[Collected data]
================

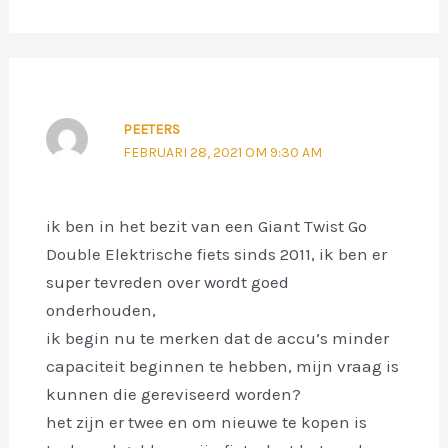
PEETERS
FEBRUARI 28, 2021 OM 9:30 AM
ik ben in het bezit van een Giant Twist Go
Double Elektrische fiets sinds 2011, ik ben er
super tevreden over wordt goed
onderhouden,
ik begin nu te merken dat de accu’s minder
capaciteit beginnen te hebben, mijn vraag is
kunnen die gereviseerd worden?
het zijn er twee en om nieuwe te kopen is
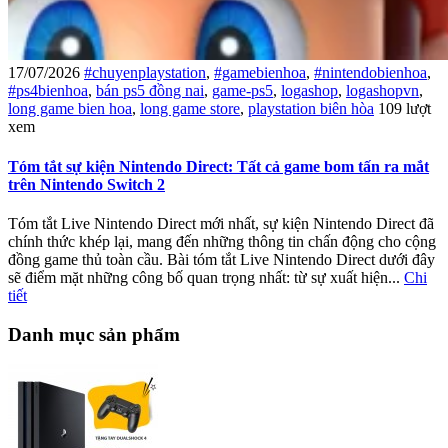
17/07/2026
#chuyenplaystation
,
#gamebienhoa
,
#nintendobienhoa
,
#ps4bienhoa
,
bán ps5 đồng nai
,
game-ps5
,
logashop
,
logashopvn
,
long game bien hoa
,
long game store
,
playstation biên hòa
109 lượt
xem
Tóm tắt sự kiện Nintendo Direct: Tất cả game bom tấn ra mắt
trên Nintendo Switch 2
Tóm tắt Live Nintendo Direct mới nhất, sự kiện Nintendo Direct đã
chính thức khép lại, mang đến những thông tin chấn động cho cộng
đồng game thủ toàn cầu. Bài tóm tắt Live Nintendo Direct dưới đây
sẽ điểm mặt những công bố quan trọng nhất: từ sự xuất hiện...
Chi
tiết
Danh mục sản phẩm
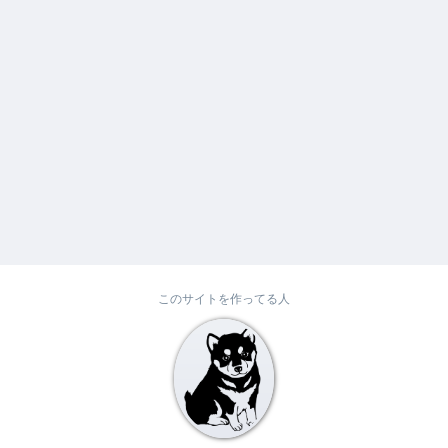
このサイトを作ってる人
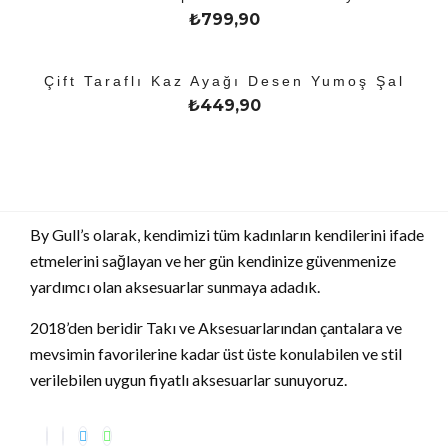
₺
799,90
Çift Taraflı Kaz Ayağı Desen Yumoş Şal
₺
449,90
By Gull’s olarak, kendimizi tüm kadınların kendilerini ifade
etmelerini sağlayan ve her gün kendinize güvenmenize
yardımcı olan aksesuarlar sunmaya adadık.
2018’den beridir Takı ve Aksesuarlarından çantalara ve
mevsimin favorilerine kadar üst üste konulabilen ve stil
verilebilen uygun fiyatlı aksesuarlar sunuyoruz.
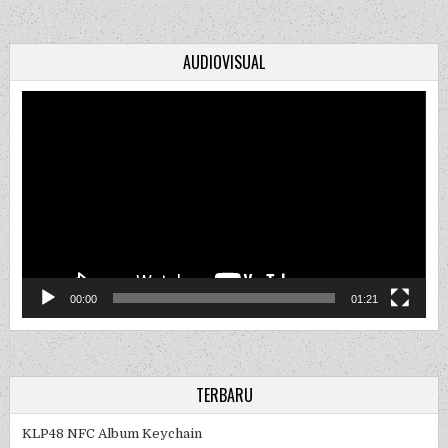
AUDIOVISUAL
Video
Player
00:00
01:21
TERBARU
KLP48 NFC Album Keychain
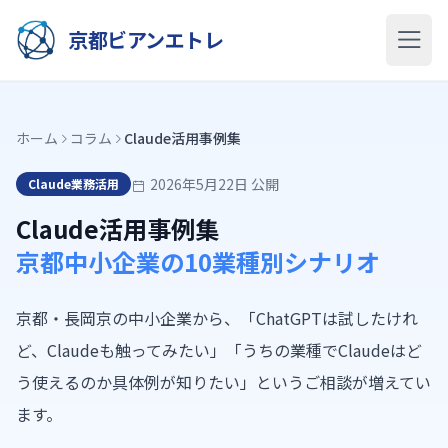
京都ビアンエトレ
ホーム
コラム
Claude活用事例集
2026年5月22日 公開
Claude業務活用
Claude活用事例集
京都中小企業の10業種別シナリオ
京都・長岡京の中小企業から、「ChatGPTは試したけれ
ど、Claudeも触ってみたい」「うちの業種でClaudeはど
う使えるのか具体例が知りたい」というご相談が増えてい
ます。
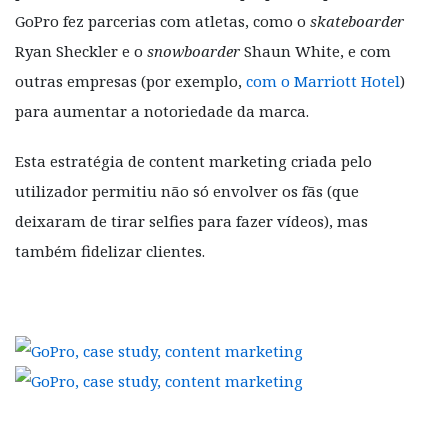
GoPro fez parcerias com atletas, como o
skateboarder
Ryan Sheckler e o
snowboarder
Shaun White, e com
outras empresas (por exemplo,
com o Marriott Hotel
)
para aumentar a notoriedade da marca.
Esta estratégia de content marketing criada pelo
utilizador permitiu não só envolver os fãs (que
deixaram de tirar selfies para fazer vídeos), mas
também fidelizar clientes.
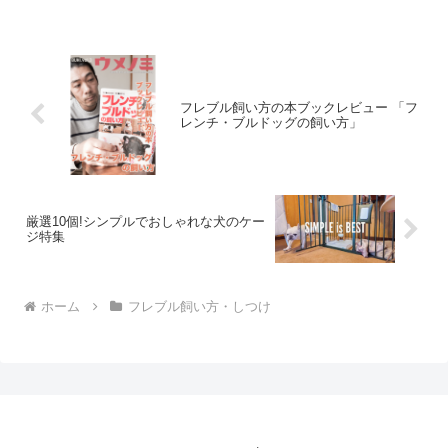
の動画をごらんく...
フレブル飼い方の本ブックレビュー 「フ
レンチ・ブルドッグの飼い方」
厳選10個!シンプルでおしゃれな犬のケー
ジ特集
ホーム
フレブル飼い方・しつけ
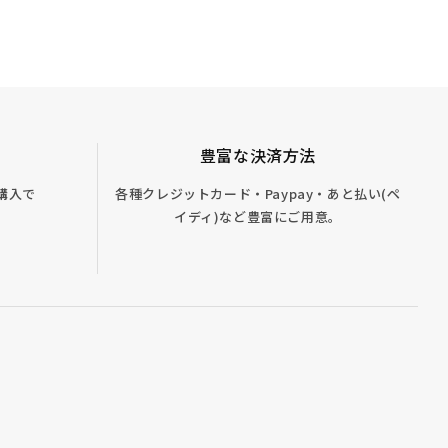
豊富な決済方法
ご購入で
各種クレジットカード・Paypay・あと払い(ペ
イディ)など豊富にご用意。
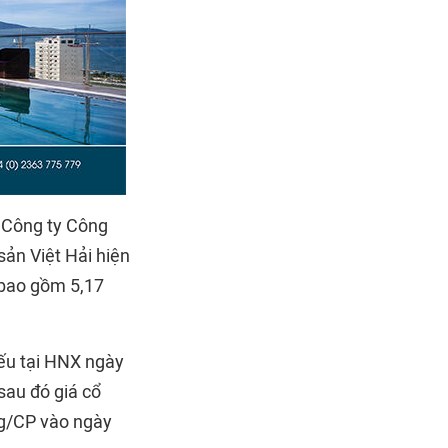
 Công ty Công
sản Việt Hải hiện
 bao gồm 5,17
iếu tại HNX ngày
au đó giá cổ
ng/CP vào ngày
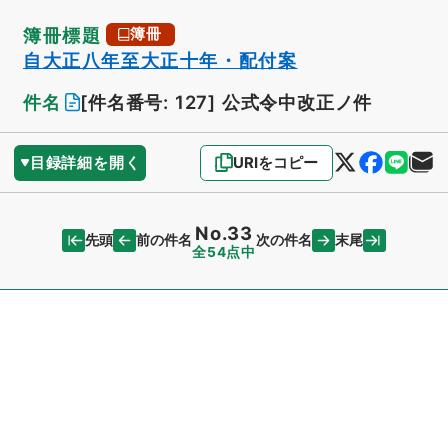
簿冊標題
簿冊
自大正八年至大正十年・配付案
件名
[件名番号: 127]
公式令中改正ノ件
目録詳細を開く
URIをコピー
No.33
先頭
末尾
前の件名
次の件名
全54点中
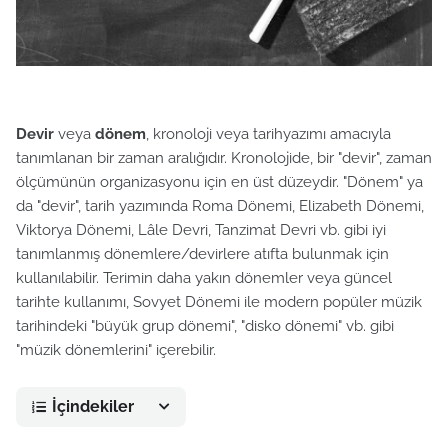
Devir
veya
dönem
, kronoloji veya tarihyazımı amacıyla
tanımlanan bir zaman aralığıdır. Kronolojide, bir "devir", zaman
ölçümünün organizasyonu için en üst düzeydir. "Dönem" ya
da "devir", tarih yazımında Roma Dönemi, Elizabeth Dönemi,
Viktorya Dönemi, Lâle Devri, Tanzimat Devri vb. gibi iyi
tanımlanmış dönemlere/devirlere atıfta bulunmak için
kullanılabilir. Terimin daha yakın dönemler veya güncel
tarihte kullanımı, Sovyet Dönemi ile modern popüler müzik
tarihindeki "büyük grup dönemi", "disko dönemi" vb. gibi
"müzik dönemlerini" içerebilir.
İçindekiler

================

## THE TASK
Write out the collected data from its first line through the line containing "このサイトを作ってる人", including both ends. Leave the pictures out of your answer.

## RESULT BELOW
PEETERS
FEBRUARI 28, 2021 OM 9:30 AM
ik ben in het bezit van een Giant Twist Go
Double Elektrische fiets sinds 2011, ik ben er
super tevreden over wordt goed
onderhouden,
ik begin nu te merken dat de accu’s minder
capaciteit beginnen te hebben, mijn vraag is
kunnen die gereviseerd worden?
het zijn er twee en om nieuwe te kopen is
17/07/2026
#chuyenplaystation
,
#gamebienhoa
,
#nintendobienhoa
,
#ps4bienhoa
,
bán ps5 đồng nai
,
game-ps5
,
logashop
,
logashopvn
,
long game bien hoa
,
long game store
,
playstation biên hòa
109 lượt
xem
Tóm tắt sự kiện Nintendo Direct: Tất cả game bom tấn ra mắt
trên Nintendo Switch 2
Tóm tắt Live Nintendo Direct mới nhất, sự kiện Nintendo Direct đã
chính thức khép lại, mang đến những thông tin chấn động cho cộng
đồng game thủ toàn cầu. Bài tóm tắt Live Nintendo Direct dưới đây
sẽ điểm mặt những công bố quan trọng nhất: từ sự xuất hiện...
Chi
tiết
Danh mục sản phẩm
このサイトを作ってる人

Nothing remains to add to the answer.